Goal of the exercise
Although the entries contain pictures, the copy should hold only their exact text.

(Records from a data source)
----------
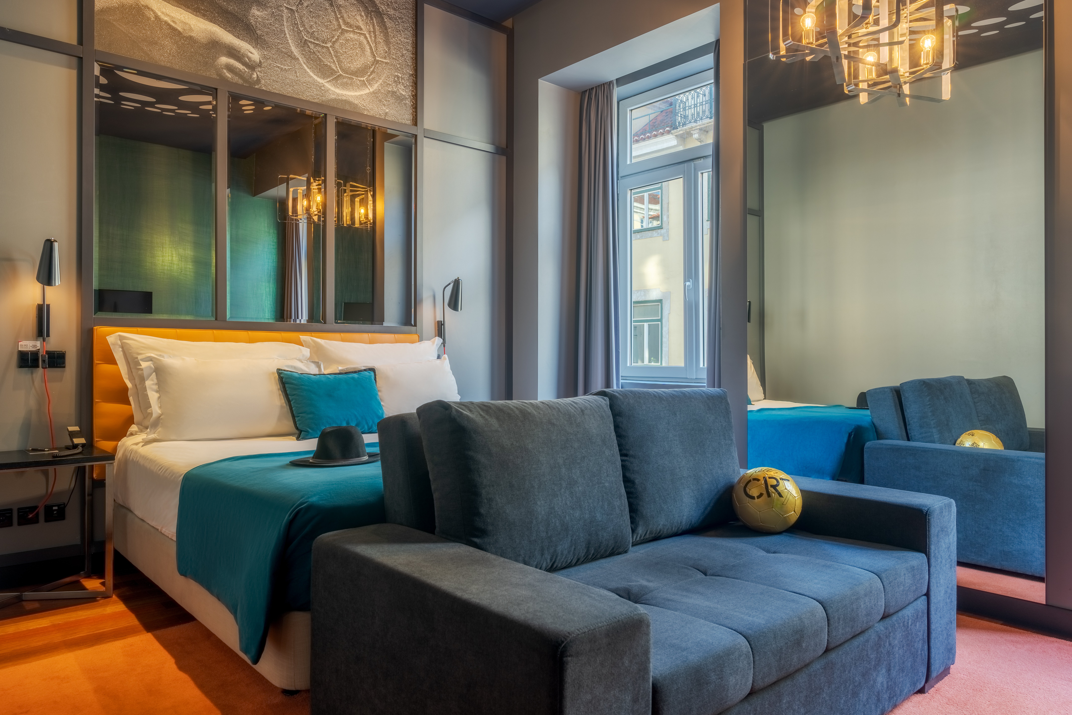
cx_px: 536
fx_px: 715
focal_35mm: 24
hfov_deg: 73.7
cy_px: 358
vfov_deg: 53.1
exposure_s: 1/25
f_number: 9
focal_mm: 24
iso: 100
----------
Task result
cx_px: 536
fx_px: 715
focal_35mm: 24
hfov_deg: 73.7
cy_px: 358
vfov_deg: 53.1
exposure_s: 1/25
f_number: 9
focal_mm: 24
iso: 100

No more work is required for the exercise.